At first it was a little acting out in class, nothing out of the ordinary in a primary school classroom. Then it became a little more overt, uncharacteristic for that child. Then came the made-up stories to get attention and that’s when the alarm bells went off in my head. Following protocol, I had a conversation with the school counselor and after several discussions, we invited the student and her parents to school for a sit down.

“What would you like to say to your parents?” was the first thing we asked her. “I want you to stop hitting me”, she blurted. Caught off guard, the parents were mortified. They didn’t anticipate that their methods of discipline would become a discussion at school.

This isn’t the first instance of its kind and certainly won’t be the last.

As a teacher, observing a child’s behavior, their social interactions and attitude towards themselves and those around them is a regular part of our day. We spend a significant portion of a child’s waking hours with them. Their traits and mannerisms provide us with valuable insights into their personalities, as well as their family dynamics.

As we know, nurturing begins at home from the moment a baby is born. Therefore, a child’s confidence is not determined by their peers, but by the people they hold most dear. It’s common for parents to justify their actions with explanations that revolve around culture or their own upbringings. “My dad did the same and it did me no harm. I’m tougher for it.”

Spanking is never the answer. Raising a hand will never teach your child the desired lesson. It does however cause fear, increased anxiety, low self-esteem and a free ticket to do the same to another child or adult. What a child will retain from the incident, is not the lesson he was supposed to learn, but rather how he felt when he was hit by someone he trusted.

Parents generally spank to reduce undesirable behavior and increase discipline. However, children whose parents view spanking as an acceptable method of discipline have far greater difficulties socializing, have tendencies towards aggression at school, and lack the necessary problem-solving strategies which are not being modeled at home.

So, the next time your child does something wrong, something that makes you angry, instead of raising your hand, try something different. You could try talking to them, maybe giving them a consequence or taking away something they will miss. Try teaching them the lesson differently.

How did we deal with the situation I described earlier? Our advice to the parents was to evaluate the consequences of their own actions the same way as they would their child. You smack your child that evening because she made you angry or did something wrong. She goes to school the next day, maybe a little quieter than usual, maybe she starts to retract. It’s possible she will socialize a little less during recess, keeps to herself. Maybe she starts lying to get attention. Maybe she develops a tendency to manipulate. Maybe she starts hitting other kids when she doesn’t get her way.

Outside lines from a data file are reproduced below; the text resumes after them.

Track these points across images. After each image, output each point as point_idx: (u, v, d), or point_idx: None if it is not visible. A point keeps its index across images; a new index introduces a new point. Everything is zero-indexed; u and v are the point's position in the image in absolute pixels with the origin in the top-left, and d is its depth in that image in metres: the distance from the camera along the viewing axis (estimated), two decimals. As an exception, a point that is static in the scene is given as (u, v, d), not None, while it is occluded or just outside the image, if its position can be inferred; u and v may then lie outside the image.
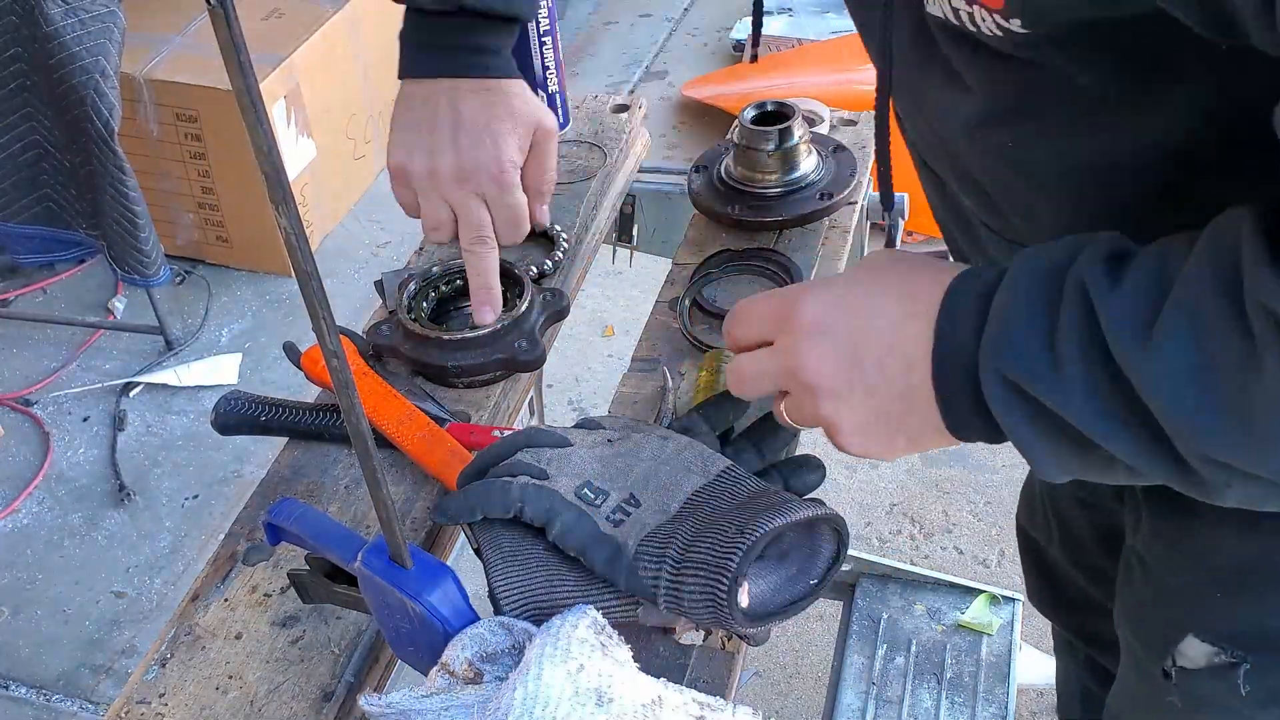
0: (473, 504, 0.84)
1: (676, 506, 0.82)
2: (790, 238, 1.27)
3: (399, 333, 1.09)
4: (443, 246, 1.29)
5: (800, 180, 1.26)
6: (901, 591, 1.57)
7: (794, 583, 0.82)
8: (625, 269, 2.40)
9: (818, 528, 0.80)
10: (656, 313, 1.19)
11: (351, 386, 0.62)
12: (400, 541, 0.73)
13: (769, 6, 4.09)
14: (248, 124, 0.50)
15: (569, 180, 1.36)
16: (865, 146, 1.41)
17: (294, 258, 0.55)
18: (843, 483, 2.34)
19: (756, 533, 0.75)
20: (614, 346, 2.77)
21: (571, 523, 0.81)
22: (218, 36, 0.46)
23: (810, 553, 0.82)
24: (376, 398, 0.99)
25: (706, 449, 0.87)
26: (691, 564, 0.77)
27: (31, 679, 2.07)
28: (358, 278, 2.97)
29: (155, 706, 0.85)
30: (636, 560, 0.79)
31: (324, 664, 0.87)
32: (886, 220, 1.46)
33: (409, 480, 1.01)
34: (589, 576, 0.81)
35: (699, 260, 1.23)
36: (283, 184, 0.52)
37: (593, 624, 0.75)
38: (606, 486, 0.84)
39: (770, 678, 1.97)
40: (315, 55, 2.94)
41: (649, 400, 1.08)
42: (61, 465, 2.50)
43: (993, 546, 2.19)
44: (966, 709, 1.43)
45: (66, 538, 2.34)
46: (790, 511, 0.77)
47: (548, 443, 0.87)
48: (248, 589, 0.93)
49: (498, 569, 0.81)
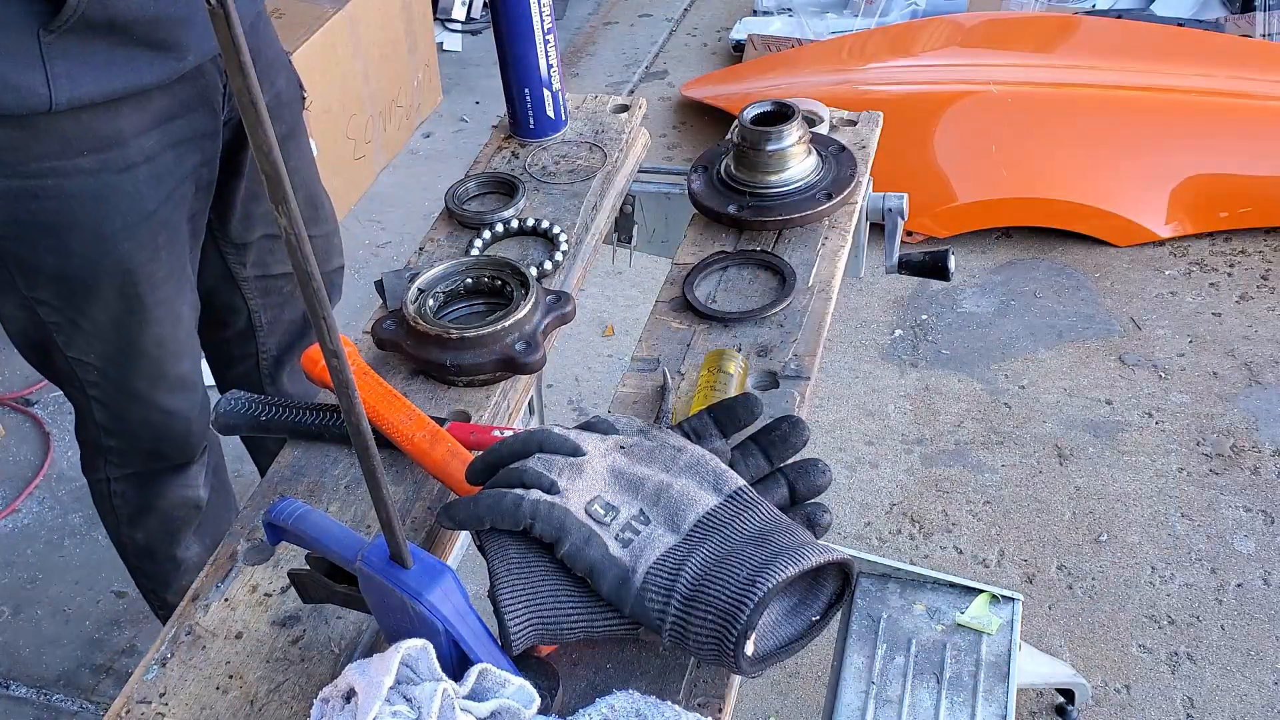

What she definitely isn’t doing is talking about her feelings. She is definitely not focusing on math or writing and is probably spending time thinking about the night before or living in fear of the next time she may disappoint. The decline in academic progress, effort and interest are evident. Small incidents with her peers cause anger, frustration and aggression because that’s the learned behavior. Yet again we find ourselves in the uncomfortable position of making a call home because of the child’s behavior at school. Will dad be angry when his child comes home from school that day? Will he raise his hand? And the cycle continues.